··· Exercise data ···

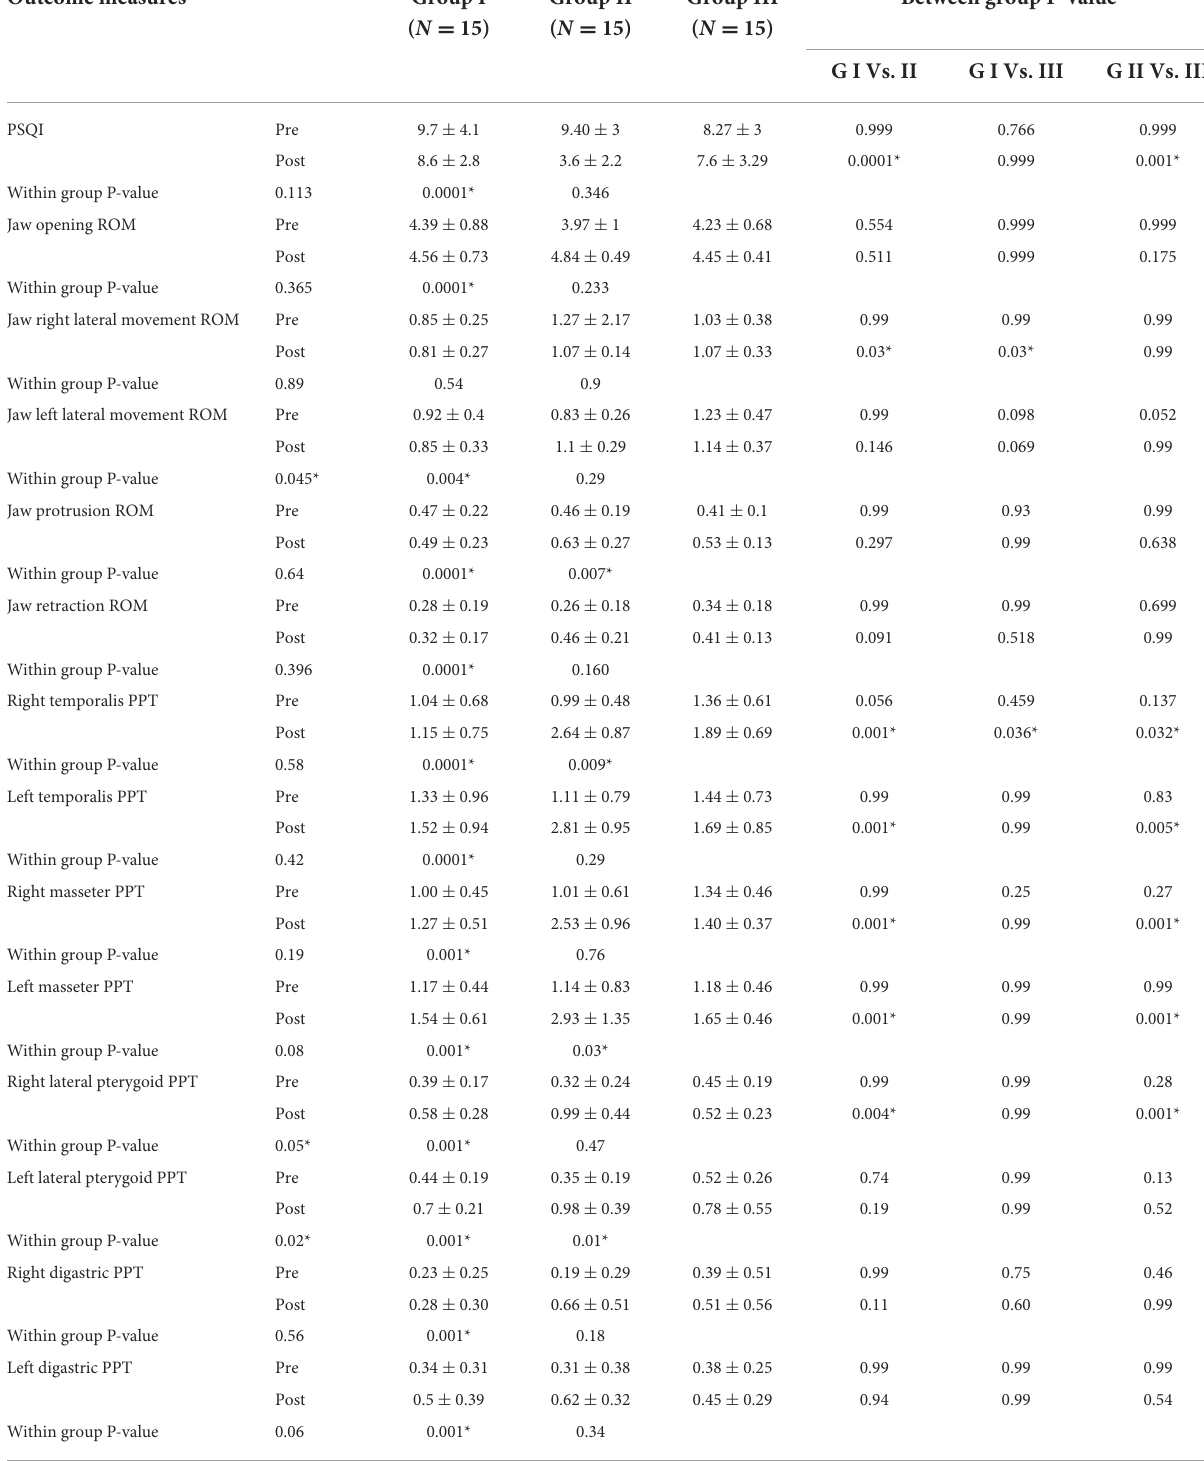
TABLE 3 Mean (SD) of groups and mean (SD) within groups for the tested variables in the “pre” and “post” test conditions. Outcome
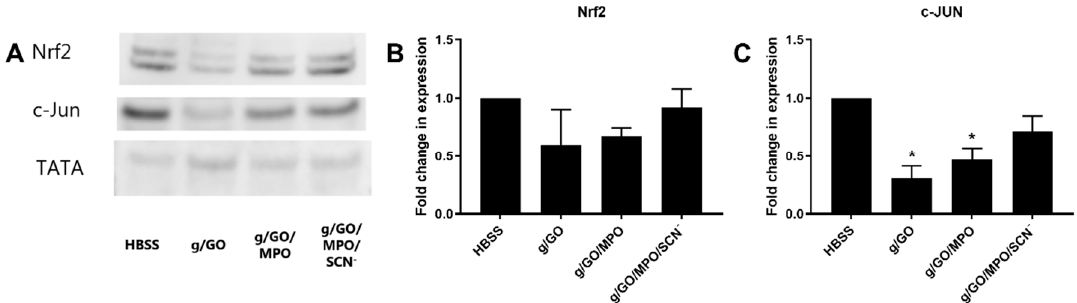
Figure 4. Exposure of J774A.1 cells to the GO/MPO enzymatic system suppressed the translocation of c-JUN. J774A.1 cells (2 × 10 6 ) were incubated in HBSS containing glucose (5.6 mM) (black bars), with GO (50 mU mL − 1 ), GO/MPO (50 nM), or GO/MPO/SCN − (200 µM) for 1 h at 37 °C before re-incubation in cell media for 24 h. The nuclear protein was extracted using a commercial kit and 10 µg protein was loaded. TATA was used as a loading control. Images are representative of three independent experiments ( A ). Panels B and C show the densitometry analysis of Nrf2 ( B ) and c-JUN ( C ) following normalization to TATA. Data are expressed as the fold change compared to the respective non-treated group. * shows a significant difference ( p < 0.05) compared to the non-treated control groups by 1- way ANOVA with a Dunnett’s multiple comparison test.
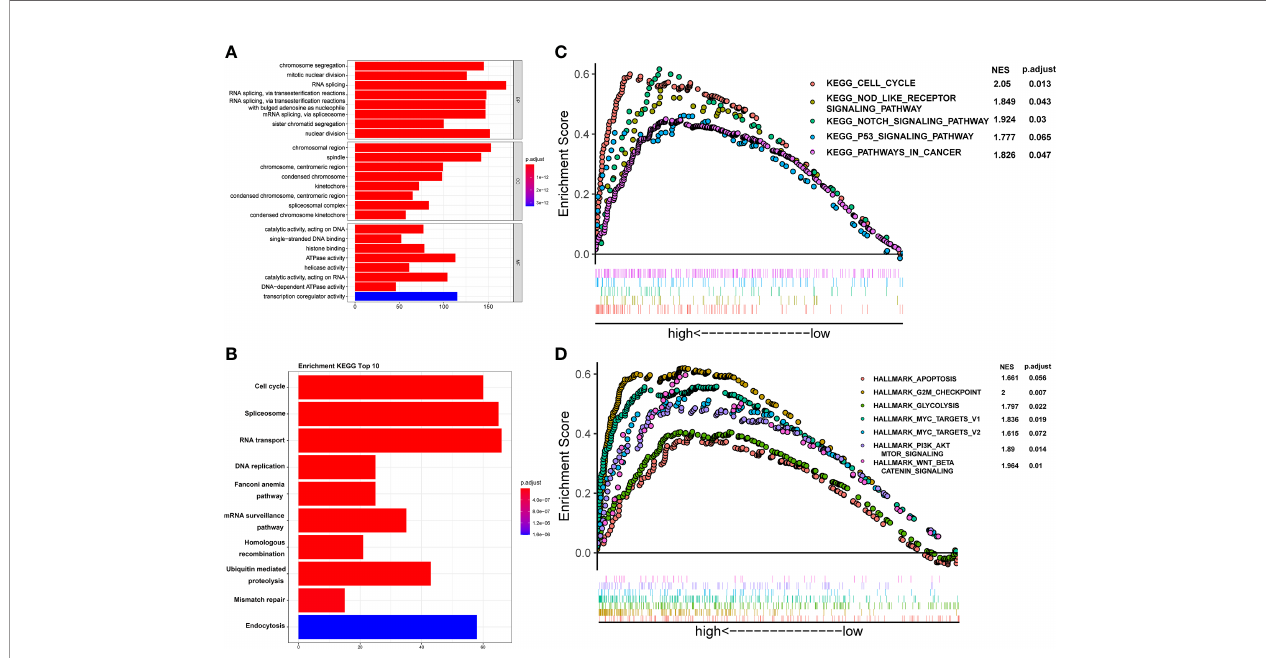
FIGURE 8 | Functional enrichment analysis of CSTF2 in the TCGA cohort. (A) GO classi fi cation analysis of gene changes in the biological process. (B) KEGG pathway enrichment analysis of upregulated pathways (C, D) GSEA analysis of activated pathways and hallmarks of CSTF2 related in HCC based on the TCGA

···

- _Required action_
Exact copy, pictures removed: set down the whole listing above.

- _Written reply_
TABLE 3 Mean (SD) of groups and mean (SD) within groups for the tested variables in the “pre” and “post” test conditions. Outcome
Figure 4. Exposure of J774A.1 cells to the GO/MPO enzymatic system suppressed the translocation of c-JUN. J774A.1 cells (2 × 10 6 ) were incubated in HBSS containing glucose (5.6 mM) (black bars), with GO (50 mU mL − 1 ), GO/MPO (50 nM), or GO/MPO/SCN − (200 µM) for 1 h at 37 °C before re-incubation in cell media for 24 h. The nuclear protein was extracted using a commercial kit and 10 µg protein was loaded. TATA was used as a loading control. Images are representative of three independent experiments ( A ). Panels B and C show the densitometry analysis of Nrf2 ( B ) and c-JUN ( C ) following normalization to TATA. Data are expressed as the fold change compared to the respective non-treated group. * shows a significant difference ( p < 0.05) compared to the non-treated control groups by 1- way ANOVA with a Dunnett’s multiple comparison test.
FIGURE 8 | Functional enrichment analysis of CSTF2 in the TCGA cohort. (A) GO classi fi cation analysis of gene changes in the biological process. (B) KEGG pathway enrichment analysis of upregulated pathways (C, D) GSEA analysis of activated pathways and hallmarks of CSTF2 related in HCC based on the TCGA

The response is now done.